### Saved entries
----------

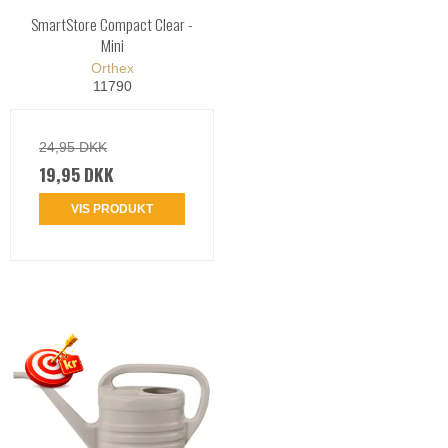
SmartStore Compact Clear -
Mini
Orthex
11790
24,95 DKK
19,95 DKK
VIS PRODUKT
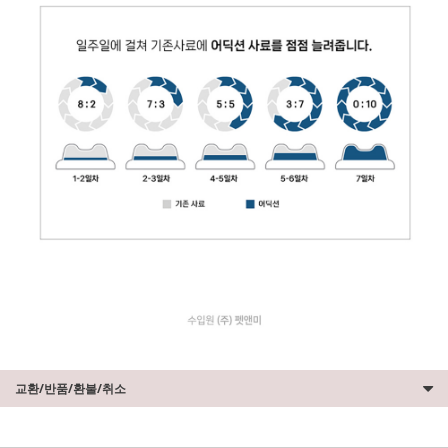
교환/반품/환불/취소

----------

### Written task
Copy the text of the entries with each "DKK" replaced by "EUR" and everything else left the same. Leave the pictures out.

### Written answer
SmartStore Compact Clear -
Mini
Orthex
11790
24,95 EUR
19,95 EUR
VIS PRODUKT
교환/반품/환불/취소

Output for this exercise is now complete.